What's going on here? We're telling the script to destroy the gameObject included in col's data. In simpler terms, it means we're telling the script to destroy the bullet(fireball), since we don't want our bullet to keep going after it destroys our target.

In the second Destroy statement (our magic line), the gameObject destroys itself. Remember that simply using the term gameObject references that gameObject which the script is attached to, in our case, the target. Save up the script, and fire up the game!

Destroying Game Objects

INFO: In editing mode.


Destroying Game Objects

INFO: In Play mode, after the target is hit

Once we hit the target, the bullet and the target disappear! Have a look at the Hierarchy, and you'll notice that the target and bullet's clone gameObjects both are missing. They have simply vanished out of existence once they get destroyed in-game. Since we placed the target in the scene while building it, it will always come back whenever we re-enter the scene, that is, whenever we enter Play mode.

So there you have it! Destroying gameObjects in itself is a very easy concept, since it involves only one line of code, but the real magic happens when you call the method along with other statements to make the object's destruction look and feel real and right.

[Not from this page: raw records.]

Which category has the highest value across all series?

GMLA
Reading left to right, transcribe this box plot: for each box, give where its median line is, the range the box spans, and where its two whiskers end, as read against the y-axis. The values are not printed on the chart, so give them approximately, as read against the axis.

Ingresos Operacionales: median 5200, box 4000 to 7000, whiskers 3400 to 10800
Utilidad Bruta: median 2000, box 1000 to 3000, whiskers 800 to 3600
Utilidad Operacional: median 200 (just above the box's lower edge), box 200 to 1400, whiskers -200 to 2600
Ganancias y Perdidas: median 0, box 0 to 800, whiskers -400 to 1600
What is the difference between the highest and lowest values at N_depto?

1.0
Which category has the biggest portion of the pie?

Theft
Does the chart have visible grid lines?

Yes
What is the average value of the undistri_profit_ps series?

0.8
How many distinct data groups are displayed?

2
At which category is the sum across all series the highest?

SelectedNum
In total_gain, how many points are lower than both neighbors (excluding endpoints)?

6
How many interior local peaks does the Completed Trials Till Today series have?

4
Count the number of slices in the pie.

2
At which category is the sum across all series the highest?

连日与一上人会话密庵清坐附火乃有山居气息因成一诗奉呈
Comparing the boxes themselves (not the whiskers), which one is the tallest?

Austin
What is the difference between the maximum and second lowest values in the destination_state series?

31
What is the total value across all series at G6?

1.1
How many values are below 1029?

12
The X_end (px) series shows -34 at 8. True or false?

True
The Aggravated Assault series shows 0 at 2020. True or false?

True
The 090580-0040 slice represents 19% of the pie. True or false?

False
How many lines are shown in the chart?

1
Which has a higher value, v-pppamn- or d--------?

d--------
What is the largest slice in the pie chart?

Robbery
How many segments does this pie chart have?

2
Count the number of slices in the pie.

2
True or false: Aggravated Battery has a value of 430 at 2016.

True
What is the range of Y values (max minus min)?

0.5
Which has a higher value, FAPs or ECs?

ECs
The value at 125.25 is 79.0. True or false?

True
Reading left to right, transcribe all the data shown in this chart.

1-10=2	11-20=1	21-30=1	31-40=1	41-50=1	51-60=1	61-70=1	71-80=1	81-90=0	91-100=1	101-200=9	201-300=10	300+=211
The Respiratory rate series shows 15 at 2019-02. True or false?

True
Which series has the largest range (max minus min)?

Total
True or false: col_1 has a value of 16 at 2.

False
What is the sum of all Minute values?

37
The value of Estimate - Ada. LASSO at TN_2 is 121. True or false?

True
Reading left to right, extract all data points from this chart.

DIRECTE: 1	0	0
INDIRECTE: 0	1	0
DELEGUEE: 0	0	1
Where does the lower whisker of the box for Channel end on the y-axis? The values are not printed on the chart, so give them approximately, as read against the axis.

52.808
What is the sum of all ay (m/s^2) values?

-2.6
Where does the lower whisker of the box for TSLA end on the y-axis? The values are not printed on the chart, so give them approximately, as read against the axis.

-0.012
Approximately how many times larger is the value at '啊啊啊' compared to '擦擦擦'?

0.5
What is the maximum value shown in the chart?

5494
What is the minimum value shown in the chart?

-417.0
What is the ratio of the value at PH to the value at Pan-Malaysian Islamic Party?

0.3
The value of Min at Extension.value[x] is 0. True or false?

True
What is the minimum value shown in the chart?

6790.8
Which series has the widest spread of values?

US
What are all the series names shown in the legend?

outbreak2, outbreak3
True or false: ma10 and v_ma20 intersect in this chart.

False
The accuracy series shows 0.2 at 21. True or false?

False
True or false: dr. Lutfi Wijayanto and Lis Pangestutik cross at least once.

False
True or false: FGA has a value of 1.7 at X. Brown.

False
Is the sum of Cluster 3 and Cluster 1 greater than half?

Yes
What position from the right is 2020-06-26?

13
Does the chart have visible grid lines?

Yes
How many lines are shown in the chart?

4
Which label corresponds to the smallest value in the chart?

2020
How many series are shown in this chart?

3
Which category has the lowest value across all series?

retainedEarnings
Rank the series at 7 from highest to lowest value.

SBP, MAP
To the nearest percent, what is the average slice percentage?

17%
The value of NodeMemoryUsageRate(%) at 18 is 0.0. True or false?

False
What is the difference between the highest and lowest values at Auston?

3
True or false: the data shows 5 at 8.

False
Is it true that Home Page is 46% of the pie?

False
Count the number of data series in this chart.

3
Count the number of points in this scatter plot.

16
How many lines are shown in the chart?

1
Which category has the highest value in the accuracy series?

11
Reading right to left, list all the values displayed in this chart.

We have done quite a lot this time. We gave our character the ability to shoot bullets, and we've learned the concepts of prefabs and instantiation. Next, we gave our character a target to shoot, thus understanding collision detection, and finally, we made the targets destroy themselves once they got hit, finishing things off with object destruction.


Practice Exercise

  1. Try to give your target a Health value, meaning you have to shoot it multiple times to break it. This will test not only your logic in making games, but your ability to reason in basic programming logic as well.

    HINT: A simple integer variable and an if statement can go a long way.

  2. Try to create an end-region for bullets out of the camera coverage area. If a bullet goes out of the camera region and touches this end region, it gets destroyed, instead of aimlessly going off into dead space. This is an efficient way of managing memory when you get into bigger, more complex games.